Словесность

[ Оглавление ]








КНИГИ В ИНТЕРНЕТЕ


Наши проекты

Конкурсы

   
П
О
И
С
К

Словесность



НЕВОСТРЕБОВАННЫЕ

поэма из прошлого




      I. Берег Волги. Июнь.
      Конец 70-х.


      Синели леса за Волгой.
      Над Волгой цвела сирень.
      Горячий, пахучий, долгий,
      июньский кончался день.

      Прошли десять лет учебы,
      что так подружили нас.
      На Волгу пришли мы, чтобы
      обняться в последний раз.

      Уже в пиджаках билеты
      у самого сердца лежат.
      Любимые песни допеты –
      и нету пути назад.

      "И всё же, пока мы вместе, –
      Сергей, помолчав, сказал, –
      давайте во имя чести
      России нальём бокал,

      и пустим его по кругу,
      и выпьем его до дна,
      и клятву дадим друг другу
      одну на все времена:

      куда бы ни заносила
      нас с вами судьбина-мать,
      и сердце, и ум, и силы
      клянёмся России отдать!"

      И мы поклялись серьёзно,
      как будто бы завтра в бой.
      Во тьме зажигались звезды
      над волжскою глубиной.

      II. Очень странная жизнь.

      А вокруг нас кишела странная жизнь –
      теперешним не понять:
      она протекала по вечерам
      на кухнях панельных домов.
      Днём все ходили на маскарад,
      где каждый играл свою роль.
      И только под вечер, вернувшись домой,
      вновь становился собой.

      Это была очень странная жизнь:
      рассказывался анекдот –
      и каждый знал, что за него
      не один полагается год.
      Читали Солжа, зная наверняка,
      что если узнают там,
      такой поднимется тарарам –
      несдобровать никому.

      Так вот и жили за годом год,
      как рыбы, бьющиеся о лёд,
      жадно хватая открытым ртом
      мучительный воздух несвободы.

      III. Самиздат

      Тогда я был замечен очень быстро:
      без отзывов, реклам и шорт-листов.
      Майор с глазами старого чекиста
      сказал мне грустно: "Не пиши стихов".

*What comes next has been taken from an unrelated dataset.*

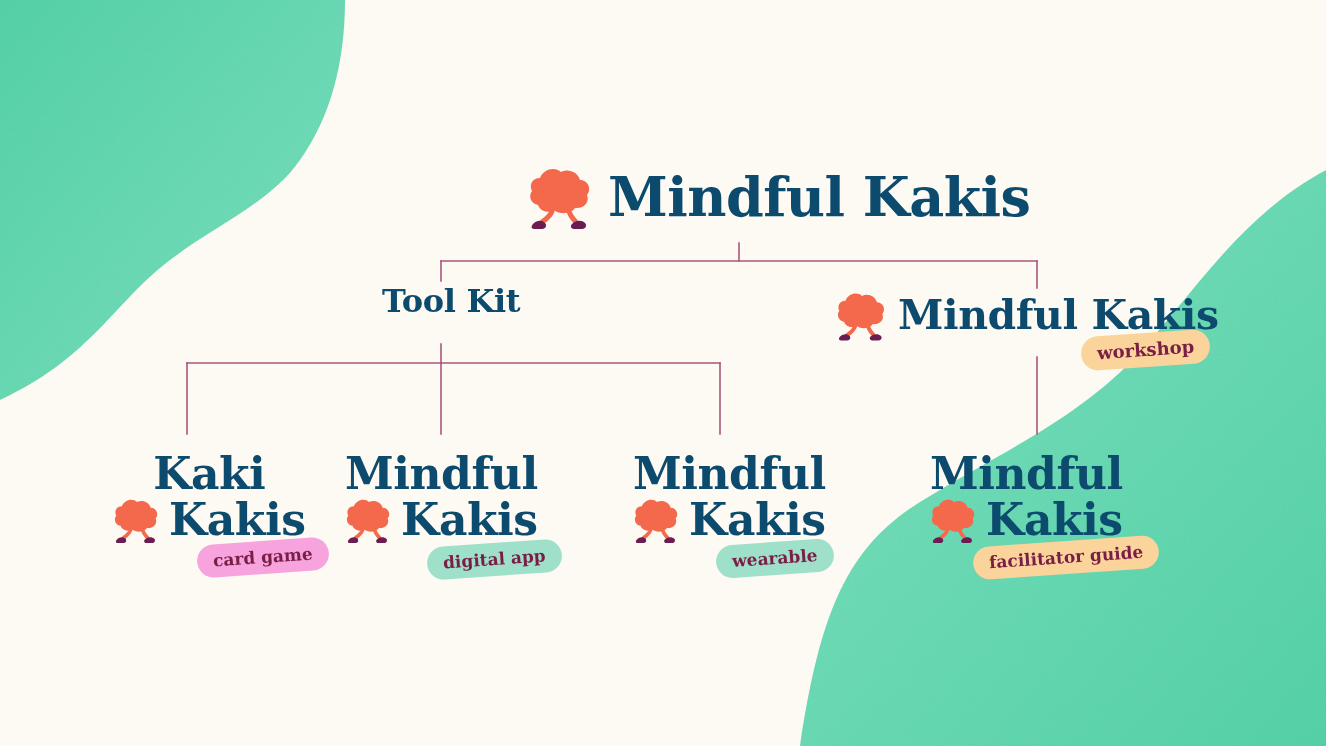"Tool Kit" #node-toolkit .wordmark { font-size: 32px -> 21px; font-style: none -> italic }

      Такой триумф забудется едва ли.
      Да, несомненно – то был высший балл:
      когда другие Маркса изучали,
      майор мои творенья изучал.

      Он тщательно, как будто по истмату
      готовил к выступлению доклад,
      из вирш моих выписывал цитаты
      и тасовал их, как колоду карт.

      Потом писал, вздыхая и потея,
      морщиня лоб над каждой запятой,
      что, мол, стихи Баранова Андрея
      порочат наш родной советский строй,

      что, мол, в стихах упаднический дух,
      им явно не хватает оптимизма;
      в то время как идёт сраженье двух –
      капитализма и социализма –

      систем, – в стихах ни строчки о борьбе
      за идеалы пролетариата,
      а только о любви, да о судьбе,
      да о стране багрового заката.

      Мой строгий критик! В грохоте стихий
      прошли года, но не припоминаю,
      чтоб кто-то так читал мои стихи,
      над каждым словом сердце надрывая.

      IV. Ускорение

      Но я писал. Без веры, без надежды
      на ветер хоть каких-то перемен.
      Скончался Брежнев – вновь на троне Брежнев,
      и третий Брежнев прежнему взамен!

      Неважно – ливень, вёдро или вьюга –
      не вырваться из замкнутого круга.

      И вдруг, как будто под напором вод,
      плотина разом рухнула – и вот
      мы дождались от Рождества Христова
      тысяча девятьсот восемьдесят шестого.

      V. Перестройка

      Все вдруг заголосили в унисон:
      "Так жить нельзя!
      Свободу нам! Свободу!"
      Что это – сон?
      Да, вроде бы, не сон.
      Неужто разум одержал победу?
      Я перестройке был ужасно рад
      и с Волги перебрался в Ленинград.

      VI. Ленинград. Конец 80-х – начало 90-х.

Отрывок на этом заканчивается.